A este bucle infernal por el que, repito, casi todos hemos pasado, ‘Passion simple’ aporta el punto de vista predominante de ese personaje que, históricamente, ha sido relegado al segundo plano. La amante, de normal simple catalizador para un drama romántico-familiar cualquiera, carga aquí con un protagonismo que evidencia, de paso, un peso sentimental aplastante. La vida de la que a ojos extraños podría pasar por ‘otra destroza-hogares’ se nos muestra como un destrozo en sí mismo; como una ruina de tales proporciones, que parece obedezca a una especie de castigo divino.
Por supuesto, ahí está el problema, en el (des)dibujo de un personaje reducido a la mínima expresión parasitaria de un ser hiper-dependiente, incapaz de pensar, hablar o, ya puestos, respirar, sin su sustento pasional. Y que conste que no debería haber ningún problema por hablar del calentón (que de esto va ‘Passion simple’, al fin y al cabo).
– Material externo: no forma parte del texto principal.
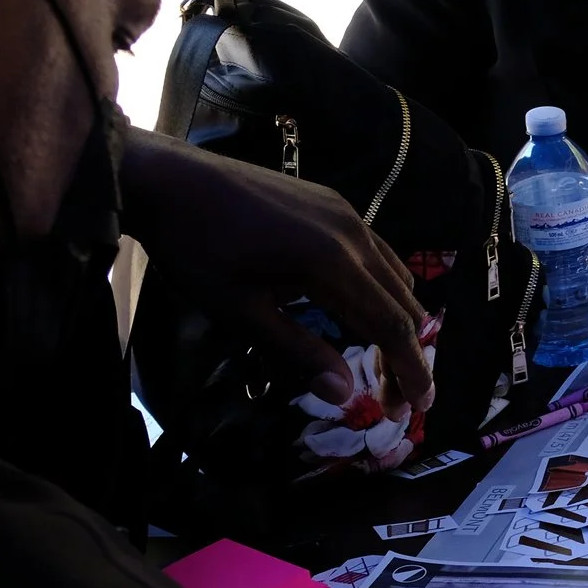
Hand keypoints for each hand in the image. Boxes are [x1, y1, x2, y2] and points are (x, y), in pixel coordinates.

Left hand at [118, 128, 431, 409]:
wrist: (168, 180)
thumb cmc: (197, 252)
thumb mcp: (240, 313)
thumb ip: (297, 353)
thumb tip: (344, 394)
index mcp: (332, 263)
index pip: (391, 325)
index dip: (410, 370)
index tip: (419, 407)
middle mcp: (353, 234)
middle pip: (403, 301)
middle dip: (408, 352)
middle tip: (397, 396)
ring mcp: (346, 213)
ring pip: (394, 274)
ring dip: (397, 318)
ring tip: (384, 356)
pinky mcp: (333, 202)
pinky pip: (376, 250)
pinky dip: (381, 287)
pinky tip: (358, 305)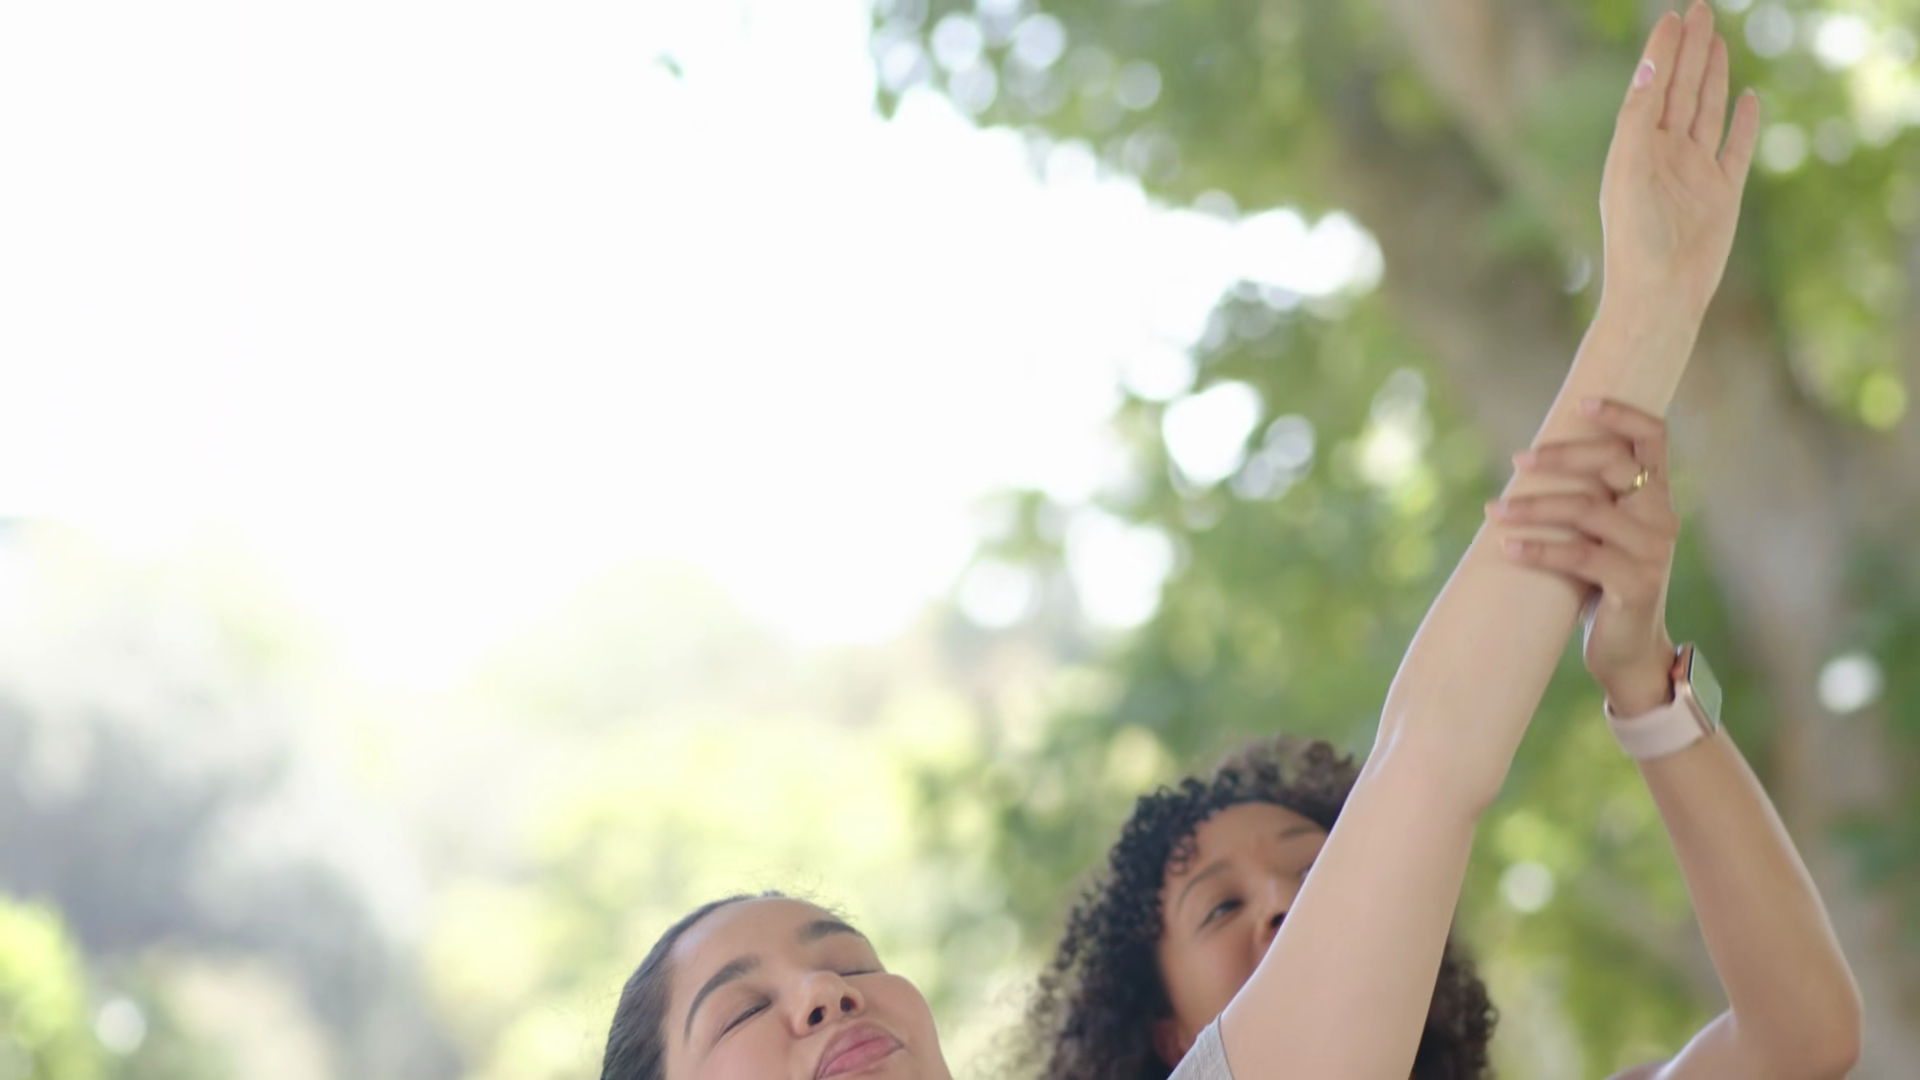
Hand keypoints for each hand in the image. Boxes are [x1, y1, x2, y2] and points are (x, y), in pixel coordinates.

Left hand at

De hecho, no me he cansado de defender las dos últimas (y muy controvertidas) películas del antaño reverenciado Abdellatif Kechiche. En ellas, el hombre nos habló durante un acumulado de seis horas, sobre los placeres hedonistas del deseo sexual.
Lo que pasa es que si en aquel programa doble se celebraba por todo lo alto el frenesí copulador de la juventud francesa, aquí se carga el relato con un discurso moralizador que, además, presenta a la mujer como única destinataria de una culpa que, de entrada, ni debería existir. La película, que definitivamente no está por lo que debería estar, opina que ella no es nadie sin su amante… ni sin su hijo… ni sin su ex-marido, lo cual duele, y directamente avergüenza.